I’m in a nightmare. I run out of the office, past the nurse, into the waiting room. I glimpse the magazine I was reading: The National Journal of Embalming. A wave of nausea washes over me. I keep running. I know if I can just make it home I can wake up from this dream. Somehow I do make it home and my boyfriend is waiting for me. I’m so happy to see him I collapse in his arms. He asks me what’s wrong, but I can’t even form the words. He takes me upstairs to my room and puts me to bed. As he looks down at me, his face changes and he becomes the most vile thing I’ve ever seen. He has patches of black rot all over his body. His hair is falling out even as I look at him and pieces of his skull are becoming visible. Then he speaks to me with my own voice. I don’t know what he says because I can’t hear him over the screams. I scream until I pass out again.
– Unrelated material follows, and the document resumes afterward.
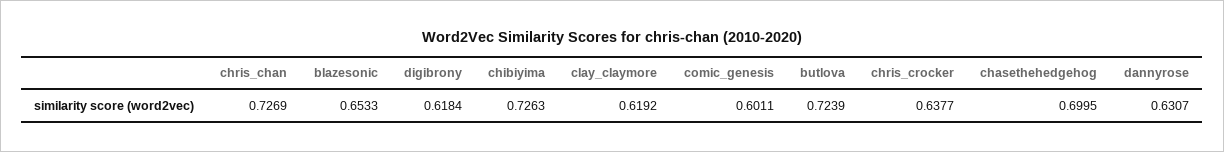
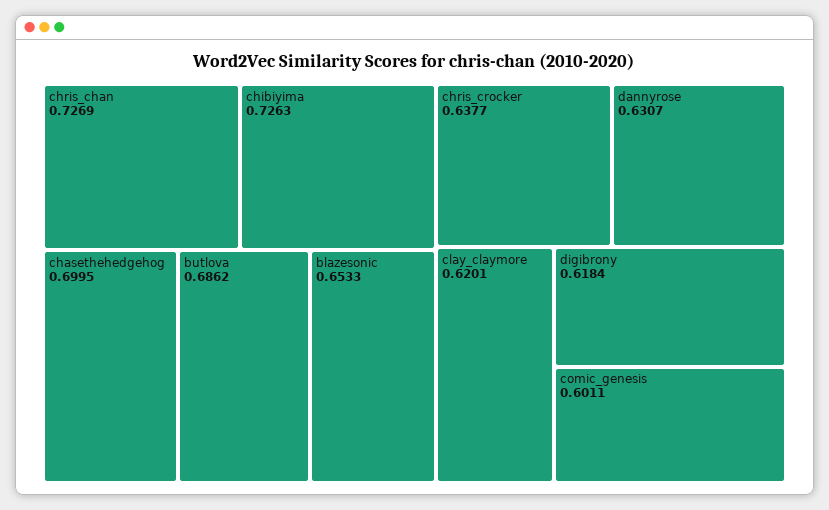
clay_claymore: 0.6192 -> 0.6201
butlova: 0.7239 -> 0.6862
And that’s how I came to be here. Every time I wake up I feel good. I know I have everything I’ve ever wanted. I know that things are coming together for me. In this world my mind completely forgets what happened to my body. Until I get to the mirror that is. But sometimes, just sometimes, He likes to mix it up. Sometimes I make it as far as my car and get on the freeway where some one crashes into me and I end up on the shoulder. Then he comes along in one of his many disguises and shoots me in the chest only to have me wake up in my room and start all over again. The worst part is I can’t get used to it. Whether I go only as far as the mirror or as far as the shooting, I keep forgetting what happened right up until the moment I see him. Right up until the moment I see the mirror. It’s the same difference because we are now part of each other. I think that’s what makes me scream. He likes to hear me scream.